O limite

O famoso complexo de cidades-estado chamado, na Bíblia, de Sodoma e Gomorra foi destruído por Deus por causa da injustiça social

Palácio da Alvorada
Palácio da Alvorada (Foto: EBC)

O famoso complexo de cidades-estado chamado, na Bíblia, de Sodoma e Gomorra foi destruído por Deus por causa da injustiça social.

“Eis que esta foi a iniqüidade de Sodoma, tua irmã: soberba, fartura de pão e próspera tranqüilidade teve ela e suas filhas; mas nunca amparou o pobre e o necessitado.” Ez 16.49

O nível de injustiça social era tal que ameaçava resvalar no projeto divino de redenção, então, perderam o direito de continuar na história.

Era a opressão imperial que exerciam sobre as nações vassalas, externamente, e aos escravizados, internamente.

Semelhante ao que, ora, faz o capitalismo internacional, na sua campanha de avassalar nações e trabalhadores.

Há semelhança, também, ao que o governo dos EUA está a fazer com os Curdos, na Síria, com os quais se comprometeram, ao se retirar, condenando-os a possível genocídio. Semelhante ao que está, também, a fazer para se tornar suserano das nações da América Latina, avassalando-as à geopolítica estadunidense.

Políticas e sistemas, assim, são irmãs de Sodoma e perdem o direito de continuar na história.

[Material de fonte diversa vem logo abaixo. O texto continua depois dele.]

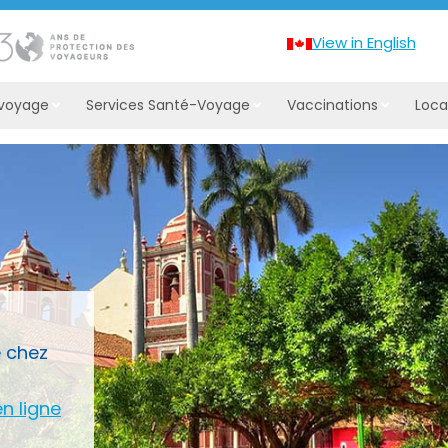
View in English
 voyage
Services Santé-Voyage
Vaccinations
Loca
é chez
en ligne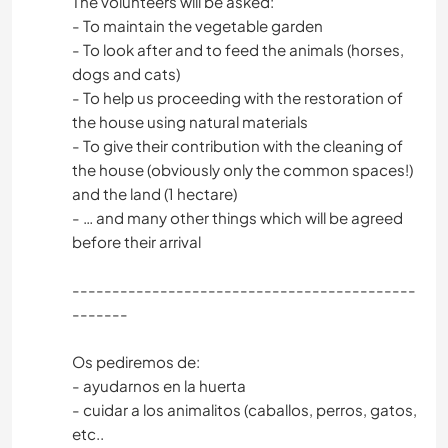
The volunteers will be asked:
- To maintain the vegetable garden
- To look after and to feed the animals (horses,
dogs and cats)
- To help us proceeding with the restoration of
the house using natural materials
- To give their contribution with the cleaning of
the house (obviously only the common spaces!)
and the land (1 hectare)
- … and many other things which will be agreed
before their arrival
-------------------------------------------
-------
Os pediremos de:
- ayudarnos en la huerta
- cuidar a los animalitos (caballos, perros, gatos,
etc..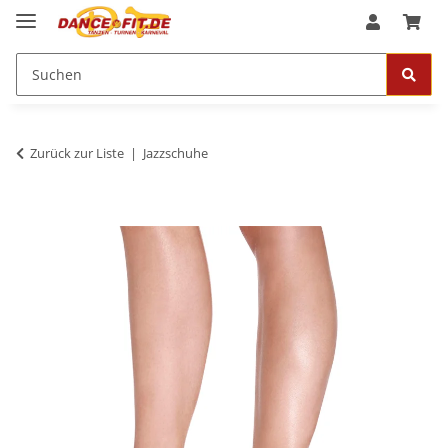
Zurück zur Liste
Jazzschuhe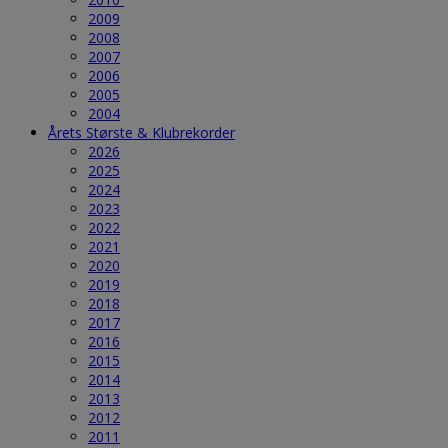
2009
2008
2007
2006
2005
2004
Årets Største & Klubrekorder
2026
2025
2024
2023
2022
2021
2020
2019
2018
2017
2016
2015
2014
2013
2012
2011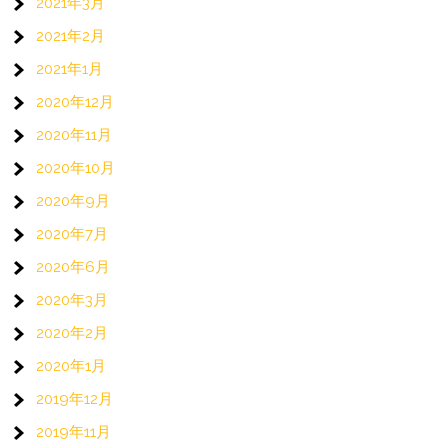
2021年3月
2021年2月
2021年1月
2020年12月
2020年11月
2020年10月
2020年9月
2020年7月
2020年6月
2020年3月
2020年2月
2020年1月
2019年12月
2019年11月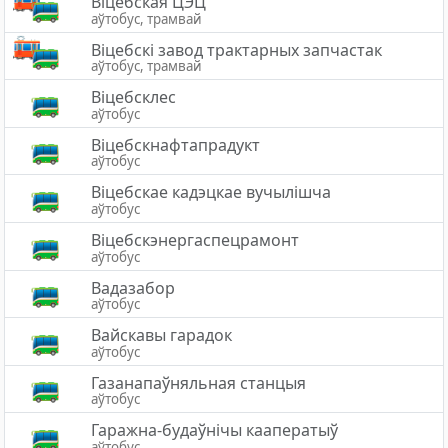
Віцебская ЦЭЦ
аўтобус, трамвай
Віцебскі завод трактарных запчастак
аўтобус, трамвай
Віцебсклес
аўтобус
Віцебскнафтапрадукт
аўтобус
Віцебскае кадэцкае вучылішча
аўтобус
Віцебскэнергаспецрамонт
аўтобус
Вадазабор
аўтобус
Вайскавы гарадок
аўтобус
Газанапаўняльная станцыя
аўтобус
Гаражна-будаўнічы кааператыў
аўтобус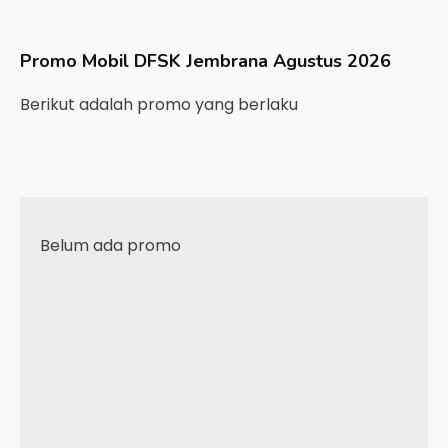
Promo Mobil
DFSK
Jembrana
Agustus 2026
Berikut adalah promo yang berlaku
Belum ada promo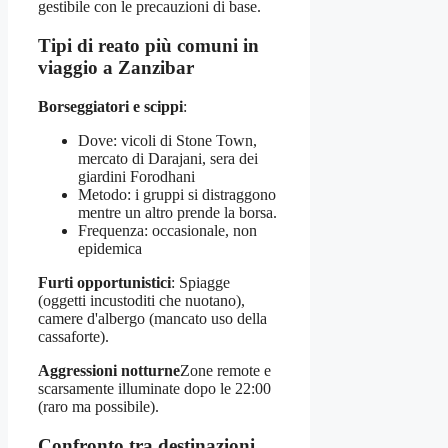
gestibile con le precauzioni di base.
Tipi di reato più comuni in
viaggio a Zanzibar
Borseggiatori e scippi
:
Dove: vicoli di Stone Town,
mercato di Darajani, sera dei
giardini Forodhani
Metodo: i gruppi si distraggono
mentre un altro prende la borsa.
Frequenza: occasionale, non
epidemica
Furti opportunistici
: Spiagge
(oggetti incustoditi che nuotano),
camere d'albergo (mancato uso della
cassaforte).
Aggressioni notturne
Zone remote e
scarsamente illuminate dopo le 22:00
(raro ma possibile).
Confronto tra destinazioni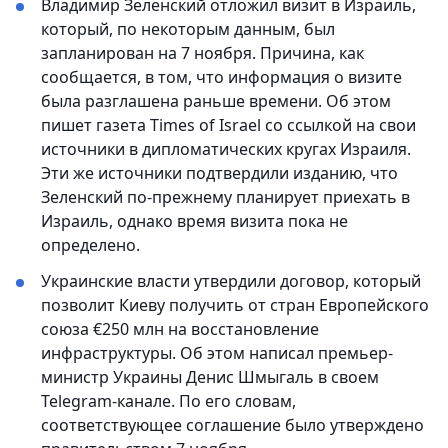
Владимир Зеленский отложил визит в Израиль,
который, по некоторым данным, был
запланирован на 7 ноября. Причина, как
сообщается, в том, что информация о визите
была разглашена раньше времени. Об этом
пишет газета Times of Israel со ссылкой на свои
источники в дипломатических кругах Израиля.
Эти же источники подтвердили изданию, что
Зеленский по-прежнему планирует приехать в
Израиль, однако время визита пока не
определено.
Украинские власти утвердили договор, который
позволит Киеву получить от стран Европейского
союза €250 млн на восстановление
инфраструктуры. Об этом написал премьер-
министр Украины Денис Шмыгаль в своем
Telegram-канале. По его словам,
соответствующее соглашение было утверждено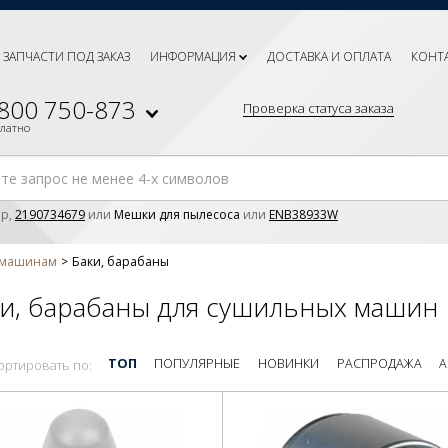
ЗАПЧАСТИ ПОД ЗАКАЗ
ИНФОРМАЦИЯ
ДОСТАВКА И ОПЛАТА
КОНТ
 800 750-873
Проверка статуса заказа
платно
р,
2190734679
или
Мешки для пылесоса
или
ENB38933W
м машинам
Баки, барабаны
ки, барабаны для сушильных машин
ТОП
ПОПУЛЯРНЫЕ
НОВИНКИ
РАСПРОДАЖА
А
ортировать по: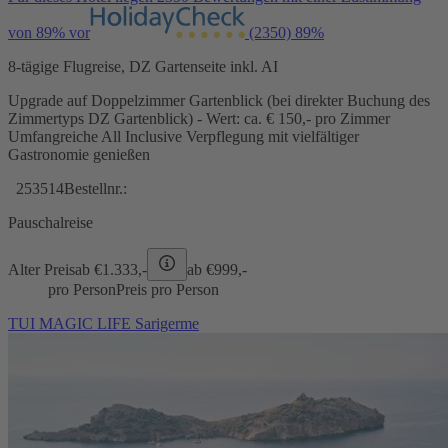
von 89% vor
(2350)
89%
8-tägige Flugreise, DZ Gartenseite inkl. AI
Upgrade auf Doppelzimmer Gartenblick (bei direkter Buchung des
Zimmertyps DZ Gartenblick) - Wert: ca. € 150,- pro Zimmer
Umfangreiche All Inclusive Verpflegung mit vielfältiger
Gastronomie genießen
253514
Bestellnr.:
Pauschalreise
Alter Preis
ab €
1.333,-
ab €
999,-
pro Person
Preis pro Person
TUI MAGIC LIFE Sarigerme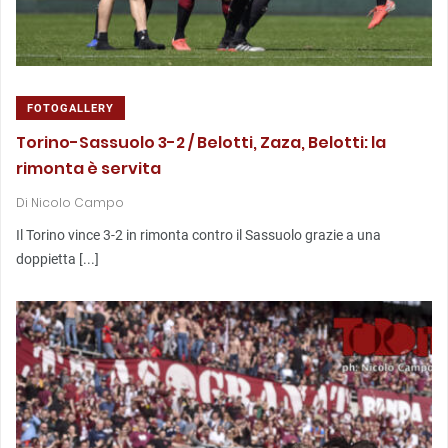
FOTOGALLERY
Torino-Sassuolo 3-2 / Belotti, Zaza, Belotti: la
rimonta è servita
Di
Nicolo Campo
Il Torino vince 3-2 in rimonta contro il Sassuolo grazie a una
doppietta [...]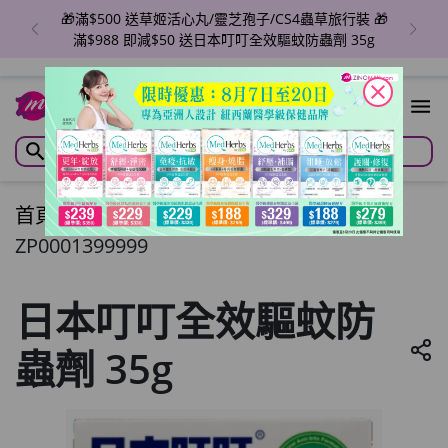
🎁滿$500 送草姬活心丸/靈芝孢子/CS4蟲草旅行裝 🎁
滿$988 即減$50 送日本叮叮全效驅蚊防蟲劑 35g
close
首頁
/
日本叮叮全效驅蚊防蟲劑 35g
ZP0001399999
日本叮叮全效驅蚊防
蟲劑 35g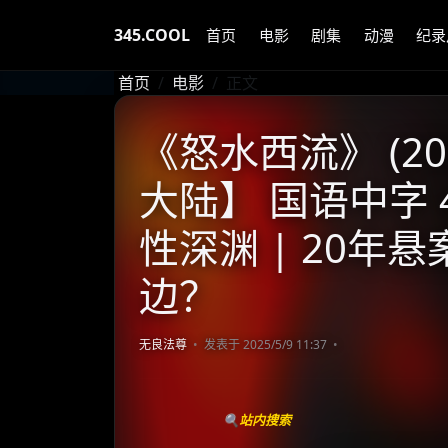
345.COOL
首页
电影
剧集
动漫
纪录
首页
电影
正文
《怒水西流》 (20
大陆】 国语中字 4
性深渊 | 20年
边？
无良法尊
发表于 2025/5/9 11:37
🔍站内搜索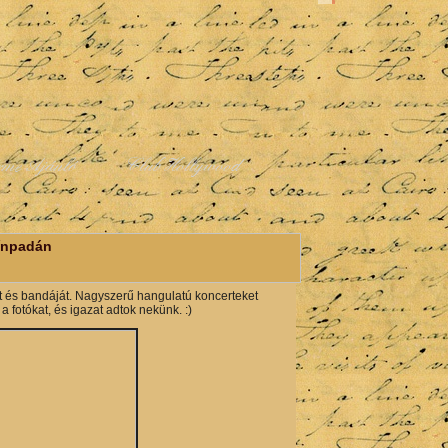
rme Ajánló
Club Hollywood
ínpadán
st és bandáját. Nagyszerű hangulatú koncerteket
fotókat, és igazat adtok nekünk. :)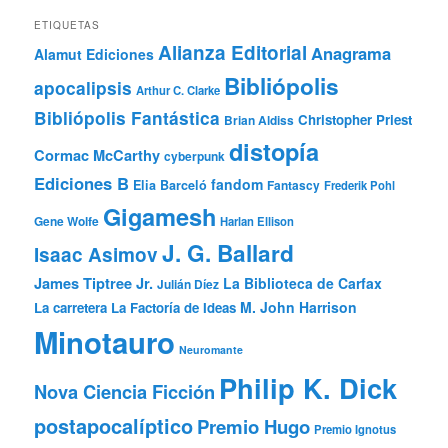
ETIQUETAS
Alianza Editorial
Anagrama
Alamut Ediciones
Bibliópolis
apocalipsis
Arthur C. Clarke
Bibliópolis Fantástica
Christopher Priest
Brian Aldiss
distopía
Cormac McCarthy
cyberpunk
Ediciones B
fandom
Elia Barceló
Fantascy
Frederik Pohl
Gigamesh
Gene Wolfe
Harlan Ellison
J. G. Ballard
Isaac Asimov
James Tiptree Jr.
La Biblioteca de Carfax
Julián Díez
M. John Harrison
La carretera
La Factoría de Ideas
Minotauro
Neuromante
Philip K. Dick
Nova Ciencia Ficción
postapocalíptico
Premio Hugo
Premio Ignotus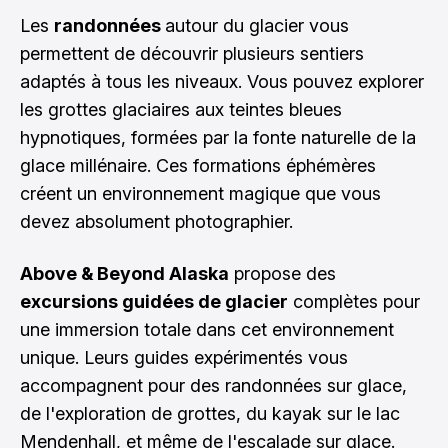
Les
randonnées
autour du glacier vous
permettent de découvrir plusieurs sentiers
adaptés à tous les niveaux. Vous pouvez explorer
les grottes glaciaires aux teintes bleues
hypnotiques, formées par la fonte naturelle de la
glace millénaire. Ces formations éphémères
créent un environnement magique que vous
devez absolument photographier.
Above & Beyond Alaska
propose des
excursions guidées de glacier
complètes pour
une immersion totale dans cet environnement
unique. Leurs guides expérimentés vous
accompagnent pour des randonnées sur glace,
de l'exploration de grottes, du kayak sur le lac
Mendenhall, et même de l'escalade sur glace.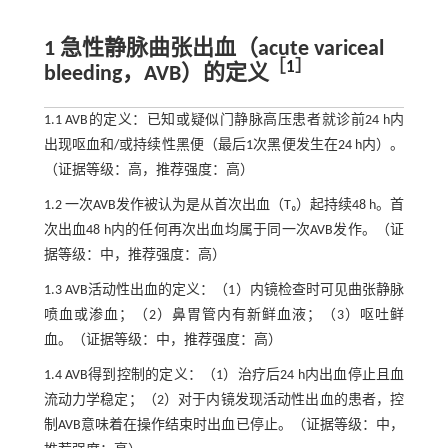
1 急性静脉曲张出血（acute variceal
［
1
］
bleeding，AVB）的定义
1.1 AVB的定义：已知或疑似门静脉高压患者就诊前24 h内
出现呕血和/或持续性黑便（最后1次黑便发生在24 h内）。
（证据等级：高，推荐强度：高）
1.2 一次AVB发作被认为是从首次出血（T₀）起持续48 h。首
次出血48 h内的任何再次出血均属于同一次AVB发作。（证
据等级：中，推荐强度：高）
1.3 AVB活动性出血的定义：（1）内镜检查时可见曲张静脉
喷血或渗血；（2）鼻胃管内有新鲜血液；（3）呕吐鲜
血。（证据等级：中，推荐强度：高）
1.4 AVB得到控制的定义：（1）治疗后24 h内出血停止且血
流动力学稳定；（2）对于内镜发现活动性出血的患者，控
制AVB意味着在操作结束时出血已停止。（证据等级：中，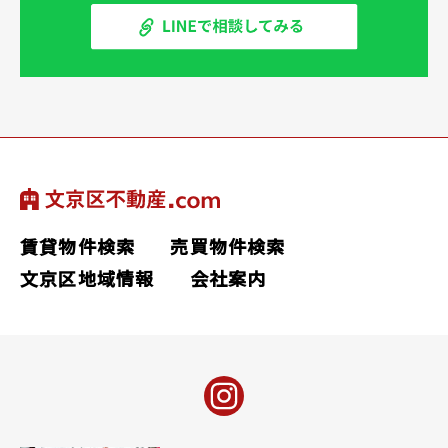
賃貸物件検索
売買物件検索
文京区地域情報
会社案内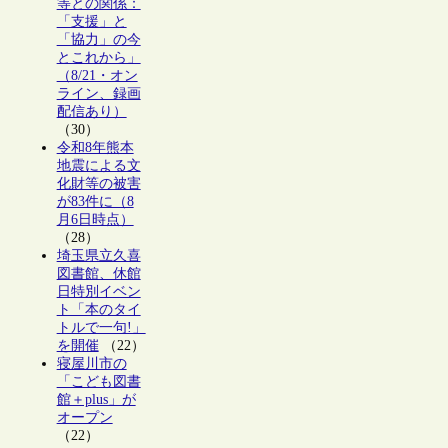
等との関係：
「支援」と
「協力」の今
とこれから」
（8/21・オン
ライン、録画
配信あり）
（30）
令和8年熊本
地震による文
化財等の被害
が83件に（8
月6日時点）
（28）
埼玉県立久喜
図書館、休館
日特別イベン
ト「本のタイ
トルで一句!」
を開催
（22）
寝屋川市の
「こども図書
館＋plus」が
オープン
（22）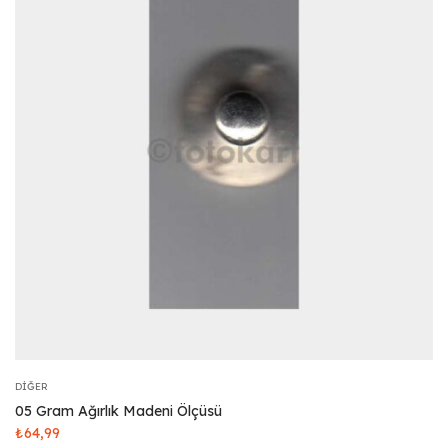
DIĞER
05 Gram Ağırlık Madeni Ölçüsü
₺
64,99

O atual governo brasileiro, por sua vez, nos enquadra no crime de Jericó que perdeu o direito de continuar na história por prática de extrema crueldade contra o seu próprio povo.

Não bastasse a continuidade da crueldade do governo Temer, que congelou investimentos e destruiu os direitos dos trabalhadores; continuou a entrega dos ativos brasileiros, em especial o pré-sal e a Petrobras; começou o desmonte do sistema educacional; o envenenamento por meio de agrotóxicos; o fim da aposentadoria por tempo de serviço; o desmonte do SUS; desmonte do Minha Casa, Minha Vida; o ataque aos povos originários e quilombolas; a destruição das florestas, com especial ênfase na amazônica; e para salientar o desfile de atrocidades temos a pratica de tortura a presos e presas no Pará, com a anuência de quem deveria condenar tal brutalidade.

Um governo, assim, perde o direito de continuar na história, e, se este estado de coisas não mudar, o próprio país correrá o risco de solução de continuidade.

Temos de imitar o povo equatoriano para que possamos escrever uma história revolucionária e permanente.